E-mail staff reinstated
Most of the staff suspended from Royal and Sun Alliance’s Liverpool offices for sending a smutty picture of cartoon character Bart Simpson over the company’s e-mail have been reinstated. Seventy of the staff have returned with written warnings. But 10 other employees who were sacked after the images were found are reportedly not returning to work.
Census jobs boom
The Office of National Statistics will create about 70,000 jobs for Census 2001 in the biggest peacetime recruitment drive. The search has already started for for people to deliver and collect forms from every UK household. Part-time positions have a wage of £5.50 an hour.
Gay hate mail probe
An investigation has started after eight gay police officers were sent threatening letters in the post. A spokesman for Metropolitan Police said that the Directorate of Professional Standards, formerly the Complaints Investigation Bureau, was investigating a series of malicious letters that were sent to officers based at West End Central.
Agencies risk debt
Employment agencies are risking bankruptcy and takeover by going into debt in attempts to gain an advantage over competitors, according to research by Plimsoll Publishing. The survey of 1,000 recruitment agencies found that 84 per cent were in debt, with more than half increasing their level of borrowing last year. Only 144 companies showed no debt at all.
BASF axes jobs
BASF Pharma is cutting 250 jobs after its decision to close its research and development arm in Nottingham. The German chemical conglomerate claims the closure, at the end of next month, is unavoidable due to rationalisation. Malcolm Parry, group HR manager for Knoll, the division of BASF Pharma which owns the r&d plant, said, “Our employees will receive more than the statutory redundancy payment.”
60pc are work-sick
More than 60 per cent of people questioned in a survey said they had suffered work-related ill health. The Twenty4-Seven survey of 300 people also claims that 86 per cent felt that those who had suffered ill health at work had the right to seek compensation. The most frequently reported symptoms were fatigue, sleeplessness, lack of concentration and being run down.
Civil servants axed in Mexico restructuring
As many as 8,000 civil service jobs are to be axed by Mexico’s new government to compensate for the larger than expected budget deficit. Half of the 14,000 employees at the state-run National Water Commission will be dismissed, and finance minister Francisco Gil Diaz warned more job cuts to the federal bureaucracy were on the way as part of a massive restructuring.
FedEx tie-up to spawn jobs bonanza in US
US delivery company Federal Express is to create hundreds of jobs through a new seven-year alliance with the US Postal Service. The agreement was announced on Wednesday and is expected to generate an extra $7bn (£4.7 bn) a year for FedEx. Fedex will provide domestic air transportation for certain postal services, creating jobs for 500 pilots and 1,000 mechanics and handlers.
Silicon Valley skills gap may impact on UK
Increasingly large skills gaps in California’s Silicon Valley could affect UK businesses, new research warns. Los Angeles-based IT firm Networking People says the high-paced environment of Silicon Valley has caused technological innovation to spiral, leaving a skills vacuum in its wake. There are 250,000 vacancies for skilled IT professionals, and the numbers are growing rapidly. Tom Smith, UK director of Networking People said, “What happens in the US will affect what happens in the UK. Businesses in this country must start planning for contingencies.”
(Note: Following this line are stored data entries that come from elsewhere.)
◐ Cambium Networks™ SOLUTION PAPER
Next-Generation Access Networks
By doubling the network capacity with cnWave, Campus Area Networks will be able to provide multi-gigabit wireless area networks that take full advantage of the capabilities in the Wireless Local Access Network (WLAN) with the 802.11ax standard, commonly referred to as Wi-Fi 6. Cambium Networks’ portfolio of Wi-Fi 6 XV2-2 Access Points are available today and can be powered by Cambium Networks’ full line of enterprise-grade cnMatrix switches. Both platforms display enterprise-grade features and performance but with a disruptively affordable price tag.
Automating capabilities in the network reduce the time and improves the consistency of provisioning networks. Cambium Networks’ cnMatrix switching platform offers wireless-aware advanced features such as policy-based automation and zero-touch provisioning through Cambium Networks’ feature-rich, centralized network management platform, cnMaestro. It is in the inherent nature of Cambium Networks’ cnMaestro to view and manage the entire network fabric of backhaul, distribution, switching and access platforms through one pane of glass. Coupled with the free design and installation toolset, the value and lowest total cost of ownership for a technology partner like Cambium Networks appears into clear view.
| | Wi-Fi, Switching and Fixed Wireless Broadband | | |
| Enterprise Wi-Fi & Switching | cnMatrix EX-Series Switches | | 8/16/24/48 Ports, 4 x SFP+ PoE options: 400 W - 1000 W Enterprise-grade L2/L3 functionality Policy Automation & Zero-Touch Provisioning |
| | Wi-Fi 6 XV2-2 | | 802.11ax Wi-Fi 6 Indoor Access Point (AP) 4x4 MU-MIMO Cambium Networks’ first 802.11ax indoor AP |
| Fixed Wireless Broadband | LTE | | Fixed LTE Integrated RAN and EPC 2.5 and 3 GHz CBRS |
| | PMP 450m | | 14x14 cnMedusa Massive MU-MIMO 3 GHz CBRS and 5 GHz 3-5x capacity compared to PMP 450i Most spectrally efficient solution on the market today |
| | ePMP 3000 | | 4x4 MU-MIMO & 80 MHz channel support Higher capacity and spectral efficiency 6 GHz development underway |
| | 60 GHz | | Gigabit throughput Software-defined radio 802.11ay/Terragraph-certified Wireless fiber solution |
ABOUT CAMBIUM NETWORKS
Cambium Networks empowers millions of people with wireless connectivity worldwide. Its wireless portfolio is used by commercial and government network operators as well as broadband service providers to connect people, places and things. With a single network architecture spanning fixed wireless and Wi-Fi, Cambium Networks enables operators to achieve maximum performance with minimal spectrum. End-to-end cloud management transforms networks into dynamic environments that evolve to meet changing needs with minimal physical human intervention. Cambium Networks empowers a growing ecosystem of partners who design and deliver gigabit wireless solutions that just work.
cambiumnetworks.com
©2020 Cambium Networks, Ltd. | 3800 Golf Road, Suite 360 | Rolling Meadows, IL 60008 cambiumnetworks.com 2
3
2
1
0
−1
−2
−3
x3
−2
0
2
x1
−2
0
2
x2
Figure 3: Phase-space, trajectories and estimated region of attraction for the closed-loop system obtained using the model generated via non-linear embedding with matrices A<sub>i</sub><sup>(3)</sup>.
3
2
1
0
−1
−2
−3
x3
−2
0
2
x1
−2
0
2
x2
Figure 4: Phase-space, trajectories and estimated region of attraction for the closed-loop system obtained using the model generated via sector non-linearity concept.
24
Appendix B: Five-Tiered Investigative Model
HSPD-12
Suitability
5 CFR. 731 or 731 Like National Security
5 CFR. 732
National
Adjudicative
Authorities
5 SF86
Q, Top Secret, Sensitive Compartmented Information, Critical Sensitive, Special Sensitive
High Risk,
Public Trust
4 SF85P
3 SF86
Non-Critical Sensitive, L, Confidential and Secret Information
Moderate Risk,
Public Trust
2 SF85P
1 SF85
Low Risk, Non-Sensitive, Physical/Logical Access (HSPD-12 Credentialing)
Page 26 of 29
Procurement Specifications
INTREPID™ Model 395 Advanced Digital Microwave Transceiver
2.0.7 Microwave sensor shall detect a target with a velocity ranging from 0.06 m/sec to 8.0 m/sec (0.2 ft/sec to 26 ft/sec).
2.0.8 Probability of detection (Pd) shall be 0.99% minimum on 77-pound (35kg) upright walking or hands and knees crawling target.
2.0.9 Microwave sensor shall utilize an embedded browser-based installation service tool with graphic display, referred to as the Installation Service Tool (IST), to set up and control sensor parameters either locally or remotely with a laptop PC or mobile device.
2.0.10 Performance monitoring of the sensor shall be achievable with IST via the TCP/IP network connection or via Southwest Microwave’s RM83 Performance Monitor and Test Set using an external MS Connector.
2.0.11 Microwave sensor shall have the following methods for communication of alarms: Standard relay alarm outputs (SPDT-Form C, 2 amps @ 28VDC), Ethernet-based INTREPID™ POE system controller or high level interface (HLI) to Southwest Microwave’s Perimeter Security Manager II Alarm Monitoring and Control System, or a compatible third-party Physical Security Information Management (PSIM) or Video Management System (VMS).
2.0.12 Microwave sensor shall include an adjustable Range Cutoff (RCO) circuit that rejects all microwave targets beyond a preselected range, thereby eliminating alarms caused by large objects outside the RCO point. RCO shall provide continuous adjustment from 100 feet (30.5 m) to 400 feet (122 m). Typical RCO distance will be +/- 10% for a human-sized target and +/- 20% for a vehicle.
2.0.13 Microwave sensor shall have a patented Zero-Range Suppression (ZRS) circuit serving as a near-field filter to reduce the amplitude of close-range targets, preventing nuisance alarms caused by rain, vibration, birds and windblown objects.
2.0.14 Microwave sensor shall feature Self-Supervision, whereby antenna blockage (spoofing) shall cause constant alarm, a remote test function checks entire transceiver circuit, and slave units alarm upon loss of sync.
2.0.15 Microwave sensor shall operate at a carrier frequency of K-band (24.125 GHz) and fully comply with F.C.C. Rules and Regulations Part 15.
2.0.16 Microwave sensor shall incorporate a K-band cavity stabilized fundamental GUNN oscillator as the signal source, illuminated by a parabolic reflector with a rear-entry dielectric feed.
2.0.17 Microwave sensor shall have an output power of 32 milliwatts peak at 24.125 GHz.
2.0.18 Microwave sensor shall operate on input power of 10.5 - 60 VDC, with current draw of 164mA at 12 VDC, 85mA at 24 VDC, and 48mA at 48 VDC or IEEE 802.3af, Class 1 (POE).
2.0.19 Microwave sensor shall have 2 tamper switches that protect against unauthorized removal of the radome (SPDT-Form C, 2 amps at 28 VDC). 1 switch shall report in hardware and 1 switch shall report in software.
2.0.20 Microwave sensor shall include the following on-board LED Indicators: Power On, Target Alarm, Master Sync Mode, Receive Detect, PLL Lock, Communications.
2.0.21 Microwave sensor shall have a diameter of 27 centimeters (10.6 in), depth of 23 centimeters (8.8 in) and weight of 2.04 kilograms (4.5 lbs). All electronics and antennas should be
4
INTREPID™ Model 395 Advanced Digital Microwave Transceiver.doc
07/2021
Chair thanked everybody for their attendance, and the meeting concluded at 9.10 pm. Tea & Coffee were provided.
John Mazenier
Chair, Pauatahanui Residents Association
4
Shortage of computer engineers addressed
Distance learning specialist Resource Development International is investing £1m to build a UK training facility in Coventry to arrest a 17 per cent shortfall in computer engineers. The RDI Midland training centre will have places for 300 students. The first two courses are ‘A’ plus, for those wishing to become specialists in PC support, and Microsoft Certified systems engineer, an advanced course on system engineering.
Leicestershire learning account shines
Leicestershire Training and Enterprise Council’s Individual Learning Account has been a resounding success, with 95 per cent of respondents in a survey saying they will continue learning. The findings show that 39 per cent would not have been able to study without their Individual Learning Account. The scheme is intended for staff at small and medium-sized businesses, people returning to work, those seeking training in areas of skills shortages and those with few skills.
500 pupils on payroll administration course
A payroll administration course has been launched by the Association of Accounting Technicians to address skills shortages in the sector. In its first year the NVQ/SVQ in payroll administration is being studied by more than 500 pupils in the UK. “Employers are finding it more difficult to find staff who can tackle critical issues,” said Jane Scott Paul, AAT chief executive.